Appendix 2 An inventory of the goods of the church was taken at the time Thomas Hillusley took up post in 1465 (as discussed above), which included a survey of the furniture of the sacristy. This portion of the inventory is excerpted here for the information it offers on arrangements in the sacristy (using PRO, Exchequer, King's Remembrancer, Inventories of Goods and Chattels, E 154/1/46, m. 3 dorse).

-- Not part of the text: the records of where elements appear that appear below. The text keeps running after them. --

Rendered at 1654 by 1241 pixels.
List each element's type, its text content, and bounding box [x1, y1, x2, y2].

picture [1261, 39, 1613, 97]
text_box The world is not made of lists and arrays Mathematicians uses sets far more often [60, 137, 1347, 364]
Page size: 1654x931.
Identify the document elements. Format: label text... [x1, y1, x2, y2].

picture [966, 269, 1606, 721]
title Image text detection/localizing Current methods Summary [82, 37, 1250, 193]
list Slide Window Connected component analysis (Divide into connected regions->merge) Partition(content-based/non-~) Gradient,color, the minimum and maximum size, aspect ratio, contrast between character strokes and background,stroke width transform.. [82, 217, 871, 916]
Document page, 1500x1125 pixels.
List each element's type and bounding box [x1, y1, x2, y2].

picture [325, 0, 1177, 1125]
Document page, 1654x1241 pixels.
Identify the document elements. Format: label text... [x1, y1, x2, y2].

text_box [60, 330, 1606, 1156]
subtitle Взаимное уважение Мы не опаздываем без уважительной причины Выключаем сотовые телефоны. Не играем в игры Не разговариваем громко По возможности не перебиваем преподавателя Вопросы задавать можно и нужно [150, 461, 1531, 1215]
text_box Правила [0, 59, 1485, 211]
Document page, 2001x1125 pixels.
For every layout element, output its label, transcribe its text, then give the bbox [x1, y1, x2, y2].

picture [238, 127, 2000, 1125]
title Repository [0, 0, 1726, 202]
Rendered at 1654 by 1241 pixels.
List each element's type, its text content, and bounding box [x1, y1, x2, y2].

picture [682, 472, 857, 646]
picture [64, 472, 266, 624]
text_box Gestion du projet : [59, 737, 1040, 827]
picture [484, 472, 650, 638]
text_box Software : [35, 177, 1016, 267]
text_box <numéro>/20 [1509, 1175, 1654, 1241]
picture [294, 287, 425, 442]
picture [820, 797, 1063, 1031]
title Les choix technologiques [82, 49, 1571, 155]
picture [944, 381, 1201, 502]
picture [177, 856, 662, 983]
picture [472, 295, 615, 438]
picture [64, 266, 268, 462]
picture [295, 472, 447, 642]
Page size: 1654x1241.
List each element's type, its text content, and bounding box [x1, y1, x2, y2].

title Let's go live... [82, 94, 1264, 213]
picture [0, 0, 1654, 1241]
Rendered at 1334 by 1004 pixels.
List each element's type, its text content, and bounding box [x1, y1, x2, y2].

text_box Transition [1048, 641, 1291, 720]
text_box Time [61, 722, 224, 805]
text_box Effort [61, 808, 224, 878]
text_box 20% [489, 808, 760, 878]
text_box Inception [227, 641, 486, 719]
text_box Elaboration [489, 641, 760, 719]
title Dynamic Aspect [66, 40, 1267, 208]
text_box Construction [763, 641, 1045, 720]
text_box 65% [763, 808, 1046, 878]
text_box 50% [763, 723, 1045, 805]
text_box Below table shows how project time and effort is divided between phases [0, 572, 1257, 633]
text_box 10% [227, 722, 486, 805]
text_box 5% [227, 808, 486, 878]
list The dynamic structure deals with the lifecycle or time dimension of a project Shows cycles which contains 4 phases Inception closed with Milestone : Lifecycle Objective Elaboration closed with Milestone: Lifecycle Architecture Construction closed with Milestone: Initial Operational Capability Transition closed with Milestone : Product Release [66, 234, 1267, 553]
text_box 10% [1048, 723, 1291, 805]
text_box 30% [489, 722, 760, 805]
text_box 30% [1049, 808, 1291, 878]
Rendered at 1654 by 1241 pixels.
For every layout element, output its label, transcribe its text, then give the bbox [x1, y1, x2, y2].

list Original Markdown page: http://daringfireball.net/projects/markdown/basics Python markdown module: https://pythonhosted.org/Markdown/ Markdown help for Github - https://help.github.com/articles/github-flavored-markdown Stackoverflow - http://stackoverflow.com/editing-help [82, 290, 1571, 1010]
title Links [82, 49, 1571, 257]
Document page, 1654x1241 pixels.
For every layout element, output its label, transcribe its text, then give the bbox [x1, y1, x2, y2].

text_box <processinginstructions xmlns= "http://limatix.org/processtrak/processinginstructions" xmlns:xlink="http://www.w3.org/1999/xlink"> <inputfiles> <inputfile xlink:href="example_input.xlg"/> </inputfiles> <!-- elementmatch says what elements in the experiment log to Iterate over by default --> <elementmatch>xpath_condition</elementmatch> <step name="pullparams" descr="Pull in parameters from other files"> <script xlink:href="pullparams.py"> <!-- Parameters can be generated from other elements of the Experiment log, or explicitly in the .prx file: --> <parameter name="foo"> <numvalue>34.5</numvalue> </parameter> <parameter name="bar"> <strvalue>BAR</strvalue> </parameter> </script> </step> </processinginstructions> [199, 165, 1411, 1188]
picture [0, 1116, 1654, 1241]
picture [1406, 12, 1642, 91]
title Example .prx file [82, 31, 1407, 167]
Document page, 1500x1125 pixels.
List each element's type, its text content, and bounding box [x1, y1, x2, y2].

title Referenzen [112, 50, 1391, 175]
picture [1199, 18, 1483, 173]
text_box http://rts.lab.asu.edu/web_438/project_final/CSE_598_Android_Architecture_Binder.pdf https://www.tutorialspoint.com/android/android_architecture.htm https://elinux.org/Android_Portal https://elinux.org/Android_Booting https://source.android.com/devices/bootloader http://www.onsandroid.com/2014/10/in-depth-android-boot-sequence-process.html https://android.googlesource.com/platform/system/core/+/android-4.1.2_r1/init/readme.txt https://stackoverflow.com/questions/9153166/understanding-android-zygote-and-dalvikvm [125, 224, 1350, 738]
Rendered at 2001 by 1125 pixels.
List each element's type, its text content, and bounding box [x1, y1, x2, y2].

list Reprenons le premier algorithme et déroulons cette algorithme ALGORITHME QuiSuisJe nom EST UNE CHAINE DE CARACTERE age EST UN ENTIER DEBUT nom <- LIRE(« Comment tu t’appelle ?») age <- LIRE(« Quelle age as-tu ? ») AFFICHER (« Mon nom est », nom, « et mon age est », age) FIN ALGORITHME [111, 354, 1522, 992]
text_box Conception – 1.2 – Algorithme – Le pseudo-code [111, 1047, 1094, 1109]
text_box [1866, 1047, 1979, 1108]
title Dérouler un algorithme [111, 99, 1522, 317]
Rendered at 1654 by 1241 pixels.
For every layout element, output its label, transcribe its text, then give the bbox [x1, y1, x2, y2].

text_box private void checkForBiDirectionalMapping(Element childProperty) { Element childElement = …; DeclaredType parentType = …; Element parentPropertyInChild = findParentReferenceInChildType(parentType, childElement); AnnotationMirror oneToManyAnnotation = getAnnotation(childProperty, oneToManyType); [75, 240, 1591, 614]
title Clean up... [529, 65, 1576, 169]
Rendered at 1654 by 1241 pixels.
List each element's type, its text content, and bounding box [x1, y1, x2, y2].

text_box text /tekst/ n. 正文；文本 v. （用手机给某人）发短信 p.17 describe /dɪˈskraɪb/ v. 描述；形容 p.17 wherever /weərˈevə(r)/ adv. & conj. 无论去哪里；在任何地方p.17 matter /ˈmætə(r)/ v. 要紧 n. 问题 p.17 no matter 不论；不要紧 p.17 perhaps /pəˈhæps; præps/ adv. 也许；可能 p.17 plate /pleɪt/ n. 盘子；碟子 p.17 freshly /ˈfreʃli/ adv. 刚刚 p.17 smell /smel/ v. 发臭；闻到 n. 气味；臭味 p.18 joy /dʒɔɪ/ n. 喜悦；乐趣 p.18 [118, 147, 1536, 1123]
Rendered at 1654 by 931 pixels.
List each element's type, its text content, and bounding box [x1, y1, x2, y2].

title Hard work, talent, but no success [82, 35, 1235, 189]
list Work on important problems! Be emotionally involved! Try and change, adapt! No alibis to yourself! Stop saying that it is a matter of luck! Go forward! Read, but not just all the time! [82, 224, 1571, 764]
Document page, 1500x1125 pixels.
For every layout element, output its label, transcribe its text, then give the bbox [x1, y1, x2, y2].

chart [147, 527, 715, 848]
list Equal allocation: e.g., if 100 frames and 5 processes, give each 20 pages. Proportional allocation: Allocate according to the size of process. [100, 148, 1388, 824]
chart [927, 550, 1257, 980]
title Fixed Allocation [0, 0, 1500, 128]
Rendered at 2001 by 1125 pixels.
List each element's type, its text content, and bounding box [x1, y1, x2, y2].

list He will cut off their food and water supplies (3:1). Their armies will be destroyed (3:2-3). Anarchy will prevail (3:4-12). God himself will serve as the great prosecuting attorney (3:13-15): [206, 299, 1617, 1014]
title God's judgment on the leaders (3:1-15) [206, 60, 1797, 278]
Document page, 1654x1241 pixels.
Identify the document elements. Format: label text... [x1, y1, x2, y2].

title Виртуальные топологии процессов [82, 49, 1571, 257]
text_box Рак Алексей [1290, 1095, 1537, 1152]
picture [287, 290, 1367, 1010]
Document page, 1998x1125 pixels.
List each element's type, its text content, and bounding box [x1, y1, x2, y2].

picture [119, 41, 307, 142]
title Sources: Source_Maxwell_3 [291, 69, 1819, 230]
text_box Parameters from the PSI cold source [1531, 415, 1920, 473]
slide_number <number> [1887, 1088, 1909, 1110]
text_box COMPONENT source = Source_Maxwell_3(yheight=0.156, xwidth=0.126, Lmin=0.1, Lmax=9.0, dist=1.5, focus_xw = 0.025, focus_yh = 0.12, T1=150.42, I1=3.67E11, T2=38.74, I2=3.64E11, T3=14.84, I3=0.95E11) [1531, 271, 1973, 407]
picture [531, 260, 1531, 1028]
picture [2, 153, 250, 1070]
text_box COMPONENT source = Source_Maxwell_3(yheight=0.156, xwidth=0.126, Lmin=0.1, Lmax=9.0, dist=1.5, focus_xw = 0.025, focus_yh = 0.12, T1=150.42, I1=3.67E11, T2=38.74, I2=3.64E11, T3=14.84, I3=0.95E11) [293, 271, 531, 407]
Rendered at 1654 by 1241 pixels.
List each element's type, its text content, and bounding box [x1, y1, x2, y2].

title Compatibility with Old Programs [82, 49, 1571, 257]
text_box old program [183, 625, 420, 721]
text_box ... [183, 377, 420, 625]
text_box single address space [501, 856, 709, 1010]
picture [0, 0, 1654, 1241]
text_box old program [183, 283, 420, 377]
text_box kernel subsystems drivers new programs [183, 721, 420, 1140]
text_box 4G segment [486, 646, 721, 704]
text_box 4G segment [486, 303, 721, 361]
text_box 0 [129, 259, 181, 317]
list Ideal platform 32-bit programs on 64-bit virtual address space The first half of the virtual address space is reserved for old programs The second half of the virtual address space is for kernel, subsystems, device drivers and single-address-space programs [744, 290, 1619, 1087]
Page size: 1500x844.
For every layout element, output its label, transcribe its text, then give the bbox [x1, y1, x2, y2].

¶ Item in the Sextry aboue the vestrye is j. olde arke at the auters ende, j. olde cofre irebounde hauyng a longe lok of the olde facion, and j. lasse nyewer coofer hauyng iij. lokkes cald the Tresory coofre, and certein almaries.
¶ Item in the Inner hous \there/Footnote 35 j. nyewe hie almarie with ij. dores to kepe the euidence of the chirche, and j gret olde arke and certein olde almaries.